Assignment: Repeat only the stretch of lines below that runs from the line with "(201, 328) none -> [134,289,146,301] >" through the line with "[1013,309,1086,324] ddd : dd ->", unaltered.

Source data:
◆ ◆ ◆ ◆
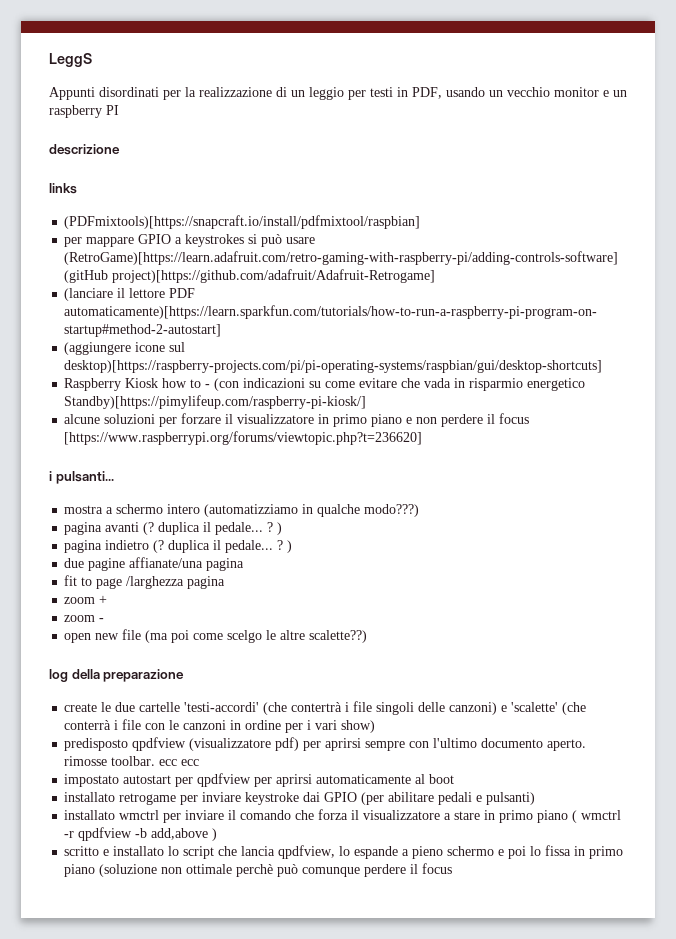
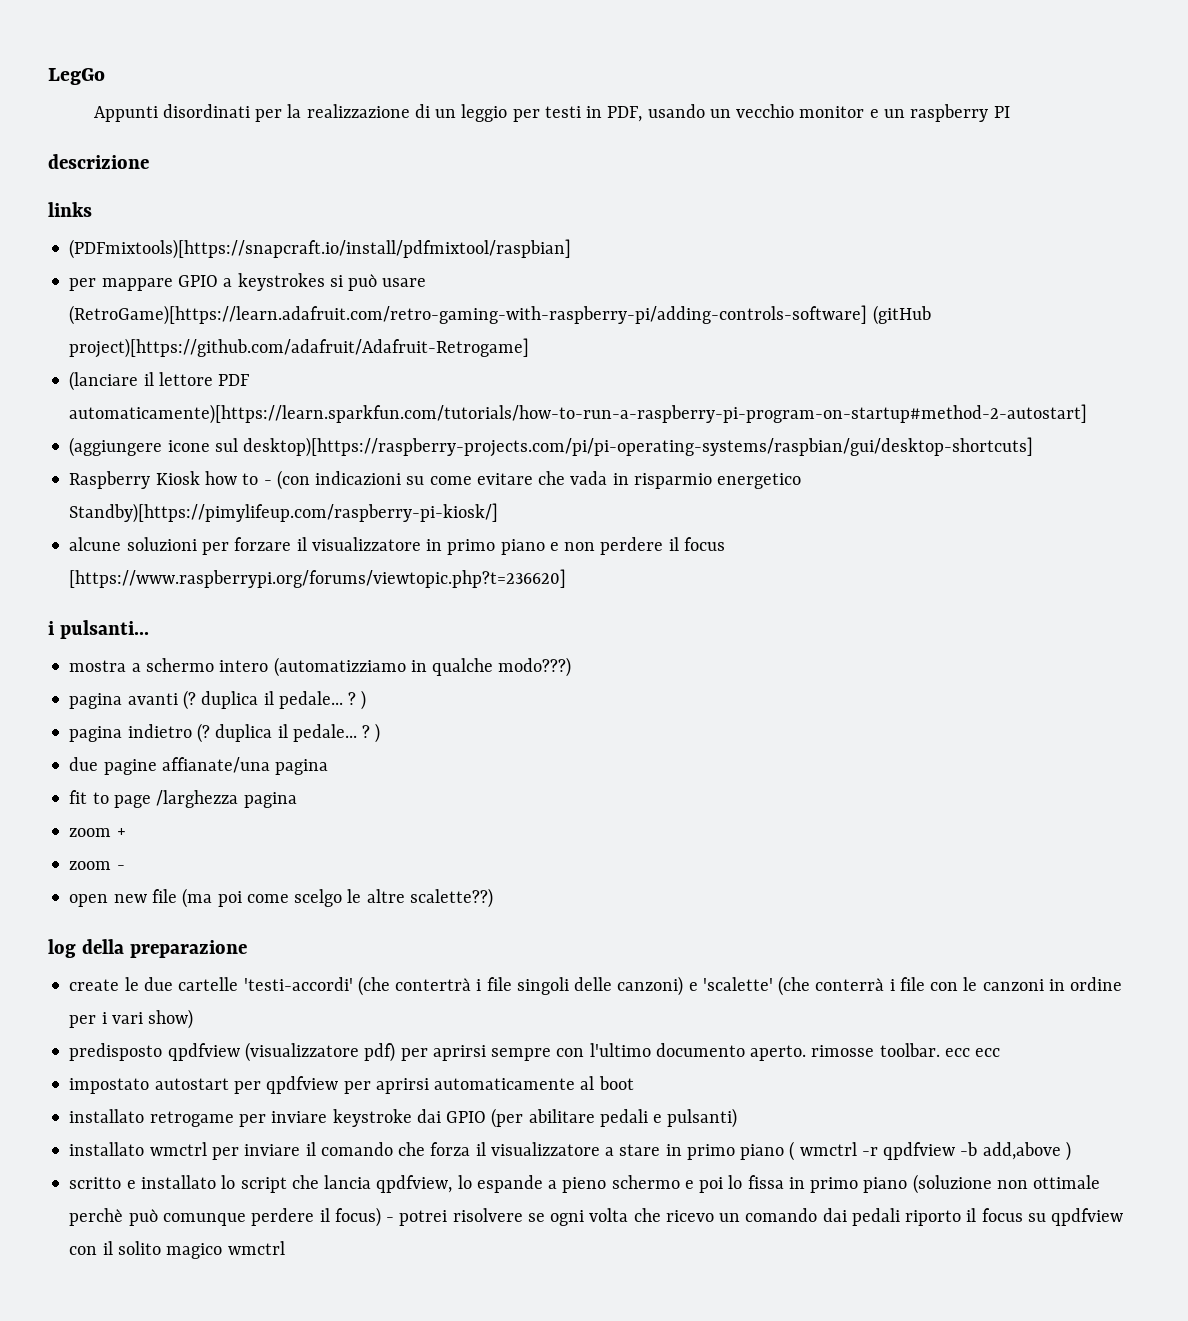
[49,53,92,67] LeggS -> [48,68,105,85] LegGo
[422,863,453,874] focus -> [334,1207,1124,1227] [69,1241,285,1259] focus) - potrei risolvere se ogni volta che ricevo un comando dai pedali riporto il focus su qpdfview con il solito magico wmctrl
◆ ◆ ◆ ◆
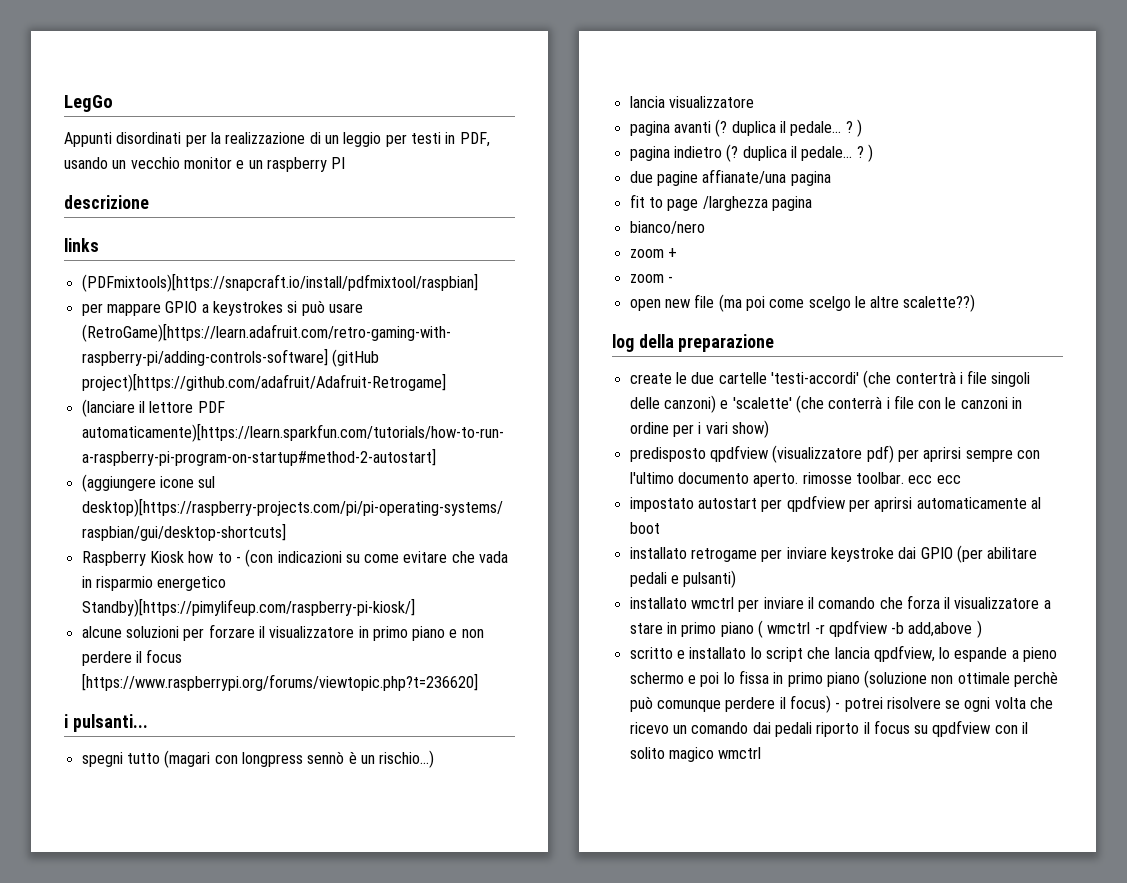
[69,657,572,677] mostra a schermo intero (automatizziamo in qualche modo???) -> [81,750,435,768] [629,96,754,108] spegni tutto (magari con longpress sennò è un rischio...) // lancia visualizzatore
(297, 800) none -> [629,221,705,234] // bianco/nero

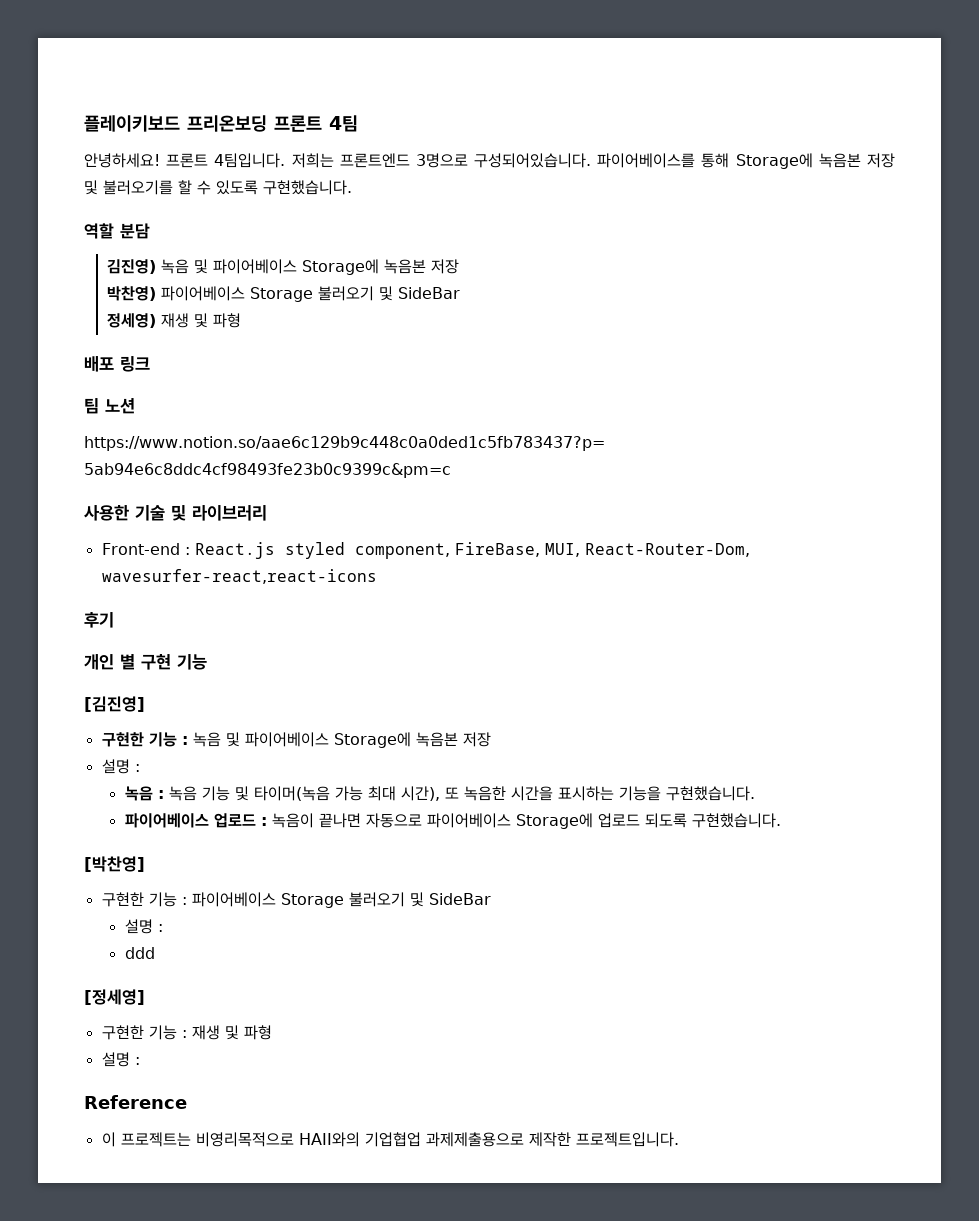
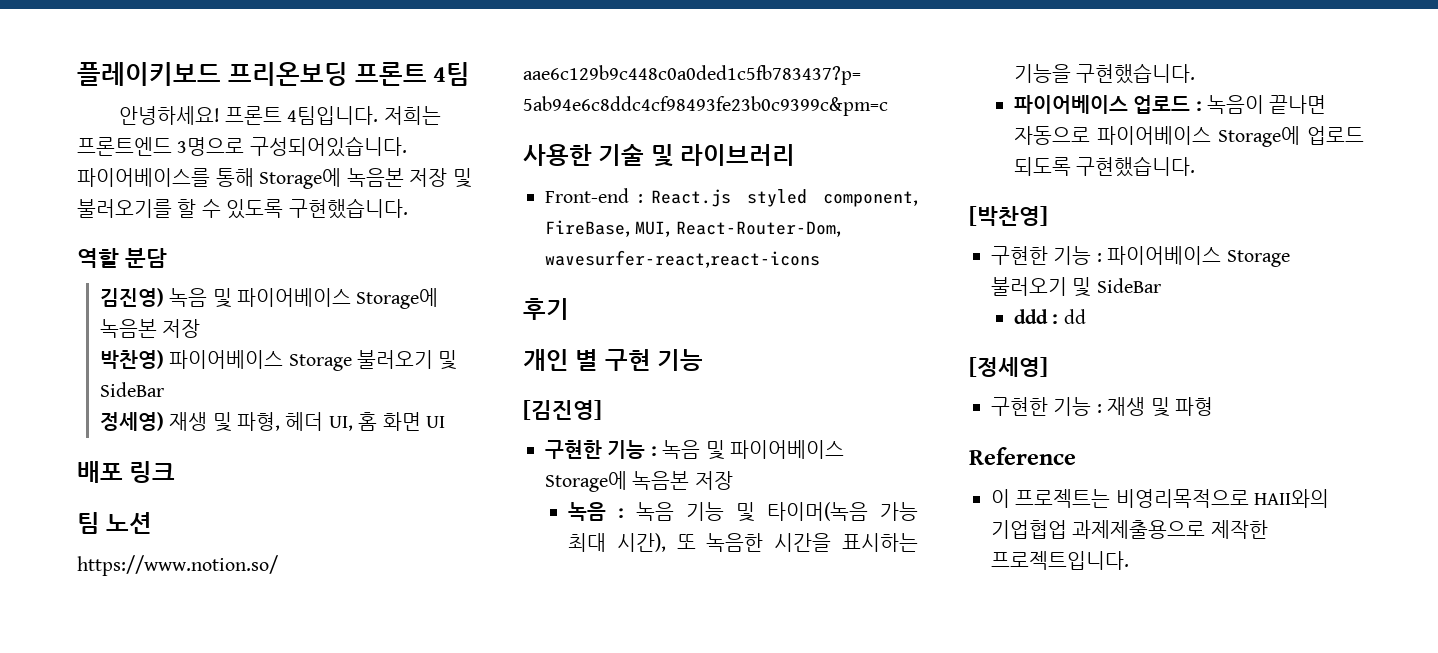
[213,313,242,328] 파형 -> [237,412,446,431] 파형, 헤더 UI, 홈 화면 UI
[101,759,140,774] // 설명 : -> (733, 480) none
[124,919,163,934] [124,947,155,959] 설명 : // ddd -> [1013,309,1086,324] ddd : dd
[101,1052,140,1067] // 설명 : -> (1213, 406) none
◆ ◆ ◆ ◆
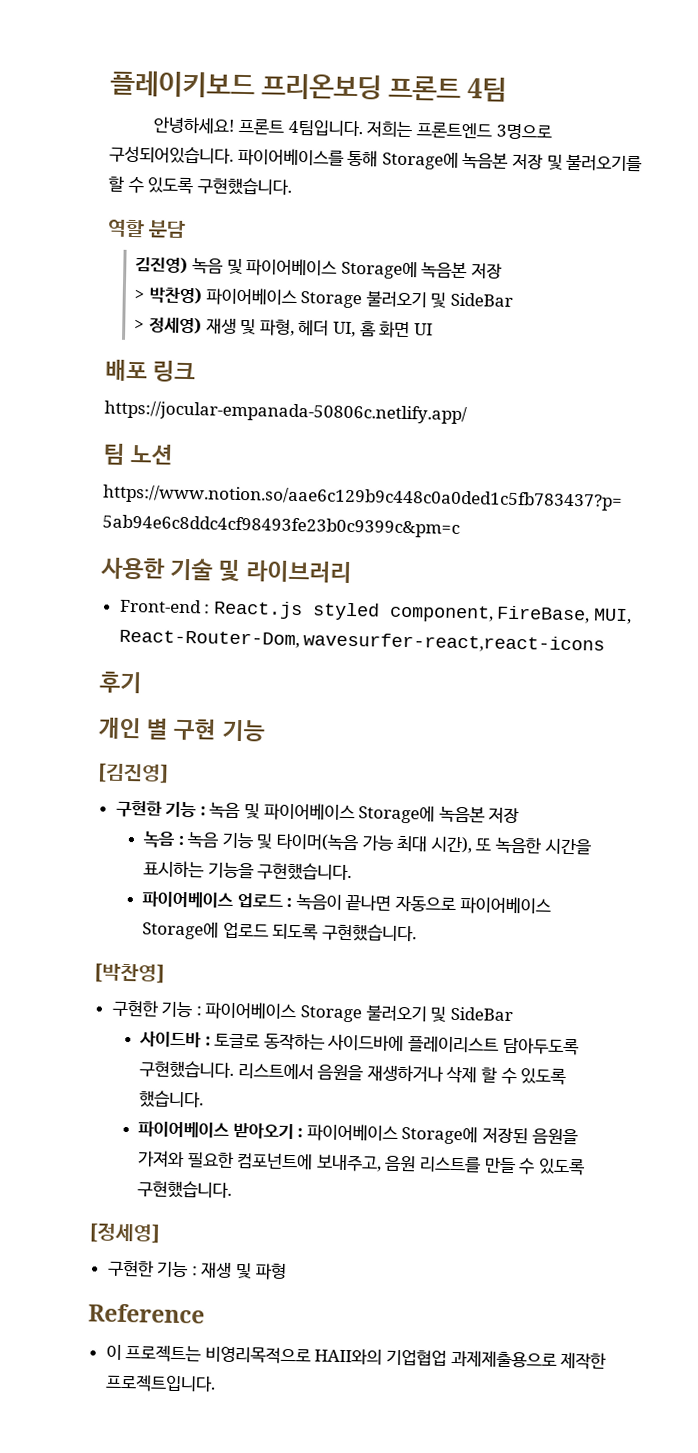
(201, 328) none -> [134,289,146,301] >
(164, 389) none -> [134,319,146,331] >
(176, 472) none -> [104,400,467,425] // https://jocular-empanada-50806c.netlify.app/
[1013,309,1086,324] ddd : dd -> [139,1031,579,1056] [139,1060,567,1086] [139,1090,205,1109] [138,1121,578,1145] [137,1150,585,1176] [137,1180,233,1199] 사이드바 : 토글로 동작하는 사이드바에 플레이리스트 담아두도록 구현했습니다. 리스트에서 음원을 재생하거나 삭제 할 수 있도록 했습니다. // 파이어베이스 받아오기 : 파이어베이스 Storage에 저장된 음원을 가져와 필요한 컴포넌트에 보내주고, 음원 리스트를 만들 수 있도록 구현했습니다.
◆ ◆ ◆ ◆
Result of this exercise:
(201, 328) none -> [134,289,146,301] >
(164, 389) none -> [134,319,146,331] >
(176, 472) none -> [104,400,467,425] // https://jocular-empanada-50806c.netlify.app/
[1013,309,1086,324] ddd : dd -> [139,1031,579,1056] [139,1060,567,1086] [139,1090,205,1109] [138,1121,578,1145] [137,1150,585,1176] [137,1180,233,1199] 사이드바 : 토글로 동작하는 사이드바에 플레이리스트 담아두도록 구현했습니다. 리스트에서 음원을 재생하거나 삭제 할 수 있도록 했습니다. // 파이어베이스 받아오기 : 파이어베이스 Storage에 저장된 음원을 가져와 필요한 컴포넌트에 보내주고, 음원 리스트를 만들 수 있도록 구현했습니다.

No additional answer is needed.